• [PROMPT]:
Type out all the records word for word. Any pictures are to be left out.

• [DATA TO USE]:
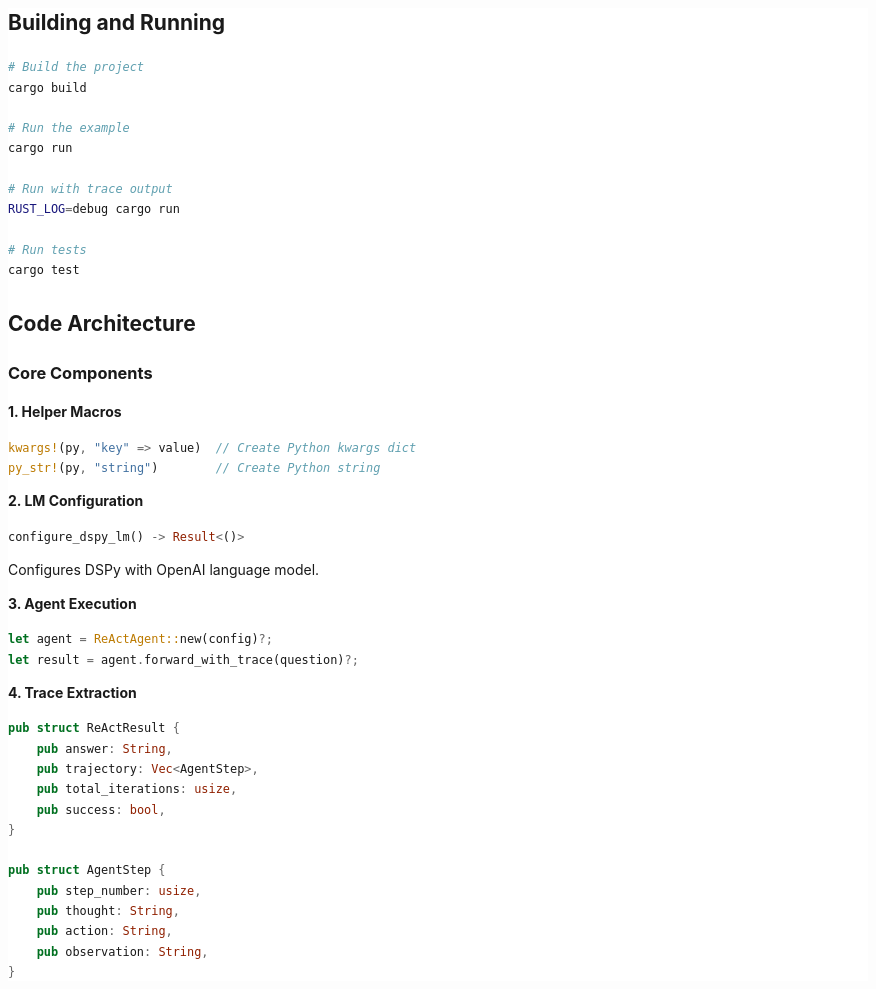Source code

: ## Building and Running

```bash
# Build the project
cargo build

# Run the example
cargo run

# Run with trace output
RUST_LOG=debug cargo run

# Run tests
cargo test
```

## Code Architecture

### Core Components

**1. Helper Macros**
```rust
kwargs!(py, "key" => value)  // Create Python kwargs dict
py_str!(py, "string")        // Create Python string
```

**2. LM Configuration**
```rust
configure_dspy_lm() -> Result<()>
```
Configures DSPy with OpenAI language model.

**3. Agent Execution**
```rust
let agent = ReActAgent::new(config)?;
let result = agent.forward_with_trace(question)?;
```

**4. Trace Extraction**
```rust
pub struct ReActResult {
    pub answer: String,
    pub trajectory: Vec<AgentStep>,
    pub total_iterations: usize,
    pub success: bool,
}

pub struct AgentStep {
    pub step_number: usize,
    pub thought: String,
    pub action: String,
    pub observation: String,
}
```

• [EXERCISE SOLUTION]:
Source code

: ## Building and Running

```bash
# Build the project
cargo build

# Run the example
cargo run

# Run with trace output
RUST_LOG=debug cargo run

# Run tests
cargo test
```

## Code Architecture

### Core Components

**1. Helper Macros**
```rust
kwargs!(py, "key" => value)  // Create Python kwargs dict
py_str!(py, "string")        // Create Python string
```

**2. LM Configuration**
```rust
configure_dspy_lm() -> Result<()>
```
Configures DSPy with OpenAI language model.

**3. Agent Execution**
```rust
let agent = ReActAgent::new(config)?;
let result = agent.forward_with_trace(question)?;
```

**4. Trace Extraction**
```rust
pub struct ReActResult {
    pub answer: String,
    pub trajectory: Vec<AgentStep>,
    pub total_iterations: usize,
    pub success: bool,
}

pub struct AgentStep {
    pub step_number: usize,
    pub thought: String,
    pub action: String,
    pub observation: String,
}
```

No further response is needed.